EXTRACT TO READ →

━━━━━━

It's a Scandal – By Marnie Kerridge

I don’t want to be put on a pedestal.  I just want to be reasonably successful and live a normal life with all the conveniences to make it so.

Althea Gibson 

(Tennis player Althea Gibson (1927-2003) became the first African American to compete in the U.S. Nationals. The next year she became the first African American to play at Wimbledon, England.)

It is always a case of one step forward, two steps back isn’t it? Well maybe not always, but it certainly feels that way sometimes. We have the rollout of new cinema technology. The one step forward is that we get increased cinema access time and will be at the forefront of deaf/hearing impaired /vision impaired cinema access worldwide when this happens. The two steps back is that the technology being used is not perfect, has many critics and the powers that be have chosen to not involve the community to get their feedback and support.  Don’t be fooled by Deafness Forum’s latest email promising to pass on all our concerns. It is just a tokenistic ploy to keep us quiet.

And then, The Rebuttal heard a story from a person studying to become a teacher of the deaf. This person is currently working as a Student Support Officer at a Deaf Facility, working closely with deaf students and their staff. This inspired the idea of further study to become a teacher of the deaf. In a community where there are teachers who cannot sign well, she had a valuable contribution to make. It is true she cannot speak well but she is a confident and skilful communicator. It is true that there are some typical deaf grammatical errors in her written English skills but her language and expressive skills are excellent.  On the flipside of the coin you could argue that it is also true that many hearing teachers can speak and write English well but their expressive and receptive skills in sign language are totally inadequate. Yet these same teachers are still allowed to work in a signing environment with deaf kids.

Let’s consider the discrimination our aspiring deaf teacher of the deaf is facing because of perceived ‘defects’. Teaching rounds are an integral part of a student teacher’s study and development. It can be tricky for the deaf student teacher as their rounds need to be done at regular schools with hearing students. Usually there is a way around it. Some have used interpreters to be their voice and ears. Others have used extensive lip-reading and oral skills. Transparent negotiations occur between the deaf student teacher and the assessors/ lecturers. Modifications are made. The actual assessment of lesson plans, appropriate teaching methods, control of the classroom, strategies remain the same as they are with hearing student teachers. The only modification is having support to deliver a lesson.

━━━━━━

RECORDS TO USE →

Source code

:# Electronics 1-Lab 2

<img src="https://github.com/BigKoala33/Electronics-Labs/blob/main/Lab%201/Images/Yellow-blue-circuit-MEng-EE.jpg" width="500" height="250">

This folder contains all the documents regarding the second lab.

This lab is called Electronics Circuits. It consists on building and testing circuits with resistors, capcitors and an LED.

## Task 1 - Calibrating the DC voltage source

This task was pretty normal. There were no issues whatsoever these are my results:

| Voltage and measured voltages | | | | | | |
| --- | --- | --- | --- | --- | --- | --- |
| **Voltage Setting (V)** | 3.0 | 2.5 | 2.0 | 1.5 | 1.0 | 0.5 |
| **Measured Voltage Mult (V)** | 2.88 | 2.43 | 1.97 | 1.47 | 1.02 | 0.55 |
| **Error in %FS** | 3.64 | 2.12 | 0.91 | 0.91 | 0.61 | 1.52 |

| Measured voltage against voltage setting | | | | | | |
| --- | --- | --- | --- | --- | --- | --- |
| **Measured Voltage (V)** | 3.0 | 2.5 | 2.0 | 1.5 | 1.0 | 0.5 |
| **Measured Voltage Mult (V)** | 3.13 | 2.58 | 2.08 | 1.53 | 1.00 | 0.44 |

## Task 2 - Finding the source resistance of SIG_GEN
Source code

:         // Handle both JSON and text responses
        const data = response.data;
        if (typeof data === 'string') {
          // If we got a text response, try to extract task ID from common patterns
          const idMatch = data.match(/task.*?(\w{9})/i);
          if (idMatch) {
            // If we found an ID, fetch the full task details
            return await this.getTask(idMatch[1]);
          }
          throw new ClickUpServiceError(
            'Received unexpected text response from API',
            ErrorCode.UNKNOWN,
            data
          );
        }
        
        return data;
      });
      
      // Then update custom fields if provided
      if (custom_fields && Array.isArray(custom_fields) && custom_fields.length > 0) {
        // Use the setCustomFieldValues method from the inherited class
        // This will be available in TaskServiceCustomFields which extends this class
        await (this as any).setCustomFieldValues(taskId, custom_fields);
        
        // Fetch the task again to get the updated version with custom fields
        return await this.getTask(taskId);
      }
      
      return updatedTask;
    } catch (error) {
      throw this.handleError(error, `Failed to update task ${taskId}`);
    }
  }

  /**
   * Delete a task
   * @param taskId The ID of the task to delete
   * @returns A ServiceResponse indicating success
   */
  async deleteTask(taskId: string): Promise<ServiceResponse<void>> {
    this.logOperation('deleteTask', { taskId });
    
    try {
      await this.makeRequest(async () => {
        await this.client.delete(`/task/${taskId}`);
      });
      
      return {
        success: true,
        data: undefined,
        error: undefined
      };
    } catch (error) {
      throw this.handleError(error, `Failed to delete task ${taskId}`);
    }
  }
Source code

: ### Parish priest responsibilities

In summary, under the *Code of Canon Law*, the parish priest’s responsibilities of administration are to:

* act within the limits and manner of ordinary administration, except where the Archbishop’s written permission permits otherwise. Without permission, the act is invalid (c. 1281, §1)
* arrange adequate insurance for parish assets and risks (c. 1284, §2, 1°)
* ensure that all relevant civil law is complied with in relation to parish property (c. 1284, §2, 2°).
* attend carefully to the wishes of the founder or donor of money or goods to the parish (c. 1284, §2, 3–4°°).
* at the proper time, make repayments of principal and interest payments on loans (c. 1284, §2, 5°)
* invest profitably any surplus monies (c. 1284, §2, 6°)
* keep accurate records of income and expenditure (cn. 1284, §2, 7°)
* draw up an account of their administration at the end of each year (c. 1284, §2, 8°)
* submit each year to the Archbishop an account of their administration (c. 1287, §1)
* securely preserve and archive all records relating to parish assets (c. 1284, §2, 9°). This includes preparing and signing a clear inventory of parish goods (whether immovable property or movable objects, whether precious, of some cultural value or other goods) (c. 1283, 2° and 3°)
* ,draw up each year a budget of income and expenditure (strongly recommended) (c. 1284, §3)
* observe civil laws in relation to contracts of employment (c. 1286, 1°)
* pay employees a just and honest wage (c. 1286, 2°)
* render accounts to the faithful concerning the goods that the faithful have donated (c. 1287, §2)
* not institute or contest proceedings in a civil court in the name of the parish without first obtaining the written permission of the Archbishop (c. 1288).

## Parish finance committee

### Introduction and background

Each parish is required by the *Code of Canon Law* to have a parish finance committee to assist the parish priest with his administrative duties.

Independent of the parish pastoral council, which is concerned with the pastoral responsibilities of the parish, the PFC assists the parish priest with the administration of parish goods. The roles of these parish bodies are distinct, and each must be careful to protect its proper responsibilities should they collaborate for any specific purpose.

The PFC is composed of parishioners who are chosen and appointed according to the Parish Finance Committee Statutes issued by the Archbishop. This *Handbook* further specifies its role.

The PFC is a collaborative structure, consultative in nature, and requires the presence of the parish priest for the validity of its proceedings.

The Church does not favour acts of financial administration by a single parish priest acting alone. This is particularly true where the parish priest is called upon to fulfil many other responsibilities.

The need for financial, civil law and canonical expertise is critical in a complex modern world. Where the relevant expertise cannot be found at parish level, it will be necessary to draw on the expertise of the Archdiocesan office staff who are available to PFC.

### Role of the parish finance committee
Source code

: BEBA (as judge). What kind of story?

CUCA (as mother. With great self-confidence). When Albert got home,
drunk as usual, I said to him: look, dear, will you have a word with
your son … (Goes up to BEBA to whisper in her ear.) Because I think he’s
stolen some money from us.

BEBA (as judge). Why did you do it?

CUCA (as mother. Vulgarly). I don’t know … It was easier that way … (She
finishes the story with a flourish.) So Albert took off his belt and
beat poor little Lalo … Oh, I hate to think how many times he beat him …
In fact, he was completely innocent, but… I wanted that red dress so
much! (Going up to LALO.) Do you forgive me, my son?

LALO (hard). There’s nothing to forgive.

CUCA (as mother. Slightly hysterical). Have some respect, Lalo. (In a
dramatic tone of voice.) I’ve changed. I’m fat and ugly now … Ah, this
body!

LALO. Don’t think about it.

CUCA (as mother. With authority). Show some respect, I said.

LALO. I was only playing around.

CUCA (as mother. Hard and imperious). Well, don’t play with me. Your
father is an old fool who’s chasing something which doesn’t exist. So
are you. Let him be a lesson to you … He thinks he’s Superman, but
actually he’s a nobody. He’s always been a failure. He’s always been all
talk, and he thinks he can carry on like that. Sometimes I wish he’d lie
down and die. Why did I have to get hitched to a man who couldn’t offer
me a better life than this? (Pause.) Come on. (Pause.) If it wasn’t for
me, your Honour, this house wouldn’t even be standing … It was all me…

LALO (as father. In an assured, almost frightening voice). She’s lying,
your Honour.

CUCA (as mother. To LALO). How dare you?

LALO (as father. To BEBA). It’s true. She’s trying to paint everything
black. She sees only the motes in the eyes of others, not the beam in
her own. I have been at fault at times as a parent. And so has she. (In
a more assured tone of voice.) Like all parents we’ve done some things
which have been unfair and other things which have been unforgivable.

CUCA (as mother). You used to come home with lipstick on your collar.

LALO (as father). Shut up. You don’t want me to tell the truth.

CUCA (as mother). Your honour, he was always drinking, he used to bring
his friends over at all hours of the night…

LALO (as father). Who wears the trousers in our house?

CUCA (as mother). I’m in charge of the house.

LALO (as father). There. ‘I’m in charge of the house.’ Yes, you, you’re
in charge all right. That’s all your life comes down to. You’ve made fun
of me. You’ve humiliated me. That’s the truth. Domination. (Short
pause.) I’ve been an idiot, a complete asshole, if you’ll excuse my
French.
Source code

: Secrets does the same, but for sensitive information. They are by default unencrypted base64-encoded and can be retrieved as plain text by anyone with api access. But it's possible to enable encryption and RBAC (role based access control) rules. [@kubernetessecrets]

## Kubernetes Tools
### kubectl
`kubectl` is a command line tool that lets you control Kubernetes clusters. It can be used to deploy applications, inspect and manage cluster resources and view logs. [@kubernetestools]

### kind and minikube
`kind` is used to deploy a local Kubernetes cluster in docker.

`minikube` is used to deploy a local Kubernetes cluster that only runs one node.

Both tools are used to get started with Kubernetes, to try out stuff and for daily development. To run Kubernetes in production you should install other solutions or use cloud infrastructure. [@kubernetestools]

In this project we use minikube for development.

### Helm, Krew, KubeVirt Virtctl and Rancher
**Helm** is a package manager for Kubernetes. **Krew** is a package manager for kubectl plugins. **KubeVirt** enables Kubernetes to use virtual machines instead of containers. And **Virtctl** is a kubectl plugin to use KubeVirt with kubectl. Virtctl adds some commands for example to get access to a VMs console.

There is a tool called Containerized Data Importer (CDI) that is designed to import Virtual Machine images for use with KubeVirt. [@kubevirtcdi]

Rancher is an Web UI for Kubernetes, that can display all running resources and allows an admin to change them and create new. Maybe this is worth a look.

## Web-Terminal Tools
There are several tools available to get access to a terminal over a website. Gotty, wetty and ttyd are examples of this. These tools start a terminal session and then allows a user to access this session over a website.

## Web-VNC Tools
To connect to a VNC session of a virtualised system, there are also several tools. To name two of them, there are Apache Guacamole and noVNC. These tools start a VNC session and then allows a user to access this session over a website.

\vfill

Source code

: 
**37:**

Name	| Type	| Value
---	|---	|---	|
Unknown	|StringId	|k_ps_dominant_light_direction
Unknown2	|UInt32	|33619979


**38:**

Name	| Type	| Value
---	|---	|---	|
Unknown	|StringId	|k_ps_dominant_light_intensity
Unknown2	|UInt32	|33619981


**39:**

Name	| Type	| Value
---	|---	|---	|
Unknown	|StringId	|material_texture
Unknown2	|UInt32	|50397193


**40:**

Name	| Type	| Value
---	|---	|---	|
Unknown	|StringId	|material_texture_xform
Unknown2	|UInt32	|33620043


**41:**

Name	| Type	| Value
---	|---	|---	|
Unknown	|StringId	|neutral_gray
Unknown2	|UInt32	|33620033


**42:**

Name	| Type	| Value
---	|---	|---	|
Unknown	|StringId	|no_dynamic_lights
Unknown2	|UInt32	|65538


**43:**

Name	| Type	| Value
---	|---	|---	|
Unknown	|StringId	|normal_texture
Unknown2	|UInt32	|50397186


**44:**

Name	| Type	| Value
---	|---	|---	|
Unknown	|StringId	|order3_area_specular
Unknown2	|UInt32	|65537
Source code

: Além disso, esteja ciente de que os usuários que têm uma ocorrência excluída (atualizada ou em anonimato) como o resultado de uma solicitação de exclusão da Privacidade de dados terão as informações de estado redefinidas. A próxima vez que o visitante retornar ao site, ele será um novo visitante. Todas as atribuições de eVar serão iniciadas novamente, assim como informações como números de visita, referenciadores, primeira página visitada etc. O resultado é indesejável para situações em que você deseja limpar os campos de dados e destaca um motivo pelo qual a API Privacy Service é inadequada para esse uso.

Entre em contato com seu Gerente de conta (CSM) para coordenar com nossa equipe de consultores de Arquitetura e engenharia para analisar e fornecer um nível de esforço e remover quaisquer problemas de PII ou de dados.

━━━━━━

REQUIREMENT A →
According to the opinion piece, which parts of a student teacher's assessment stay the same for deaf and hearing student teachers?
REQUIREMENT B →
Count the lines of the listing that contain the word "income", matching case exactly. Give only the number.
The listing is unrelated to the opinion piece.

ANSWER SECTION A →
- Lesson plans
- Appropriate teaching methods
- Control of the classroom
- Strategies

ANSWER SECTION B →
2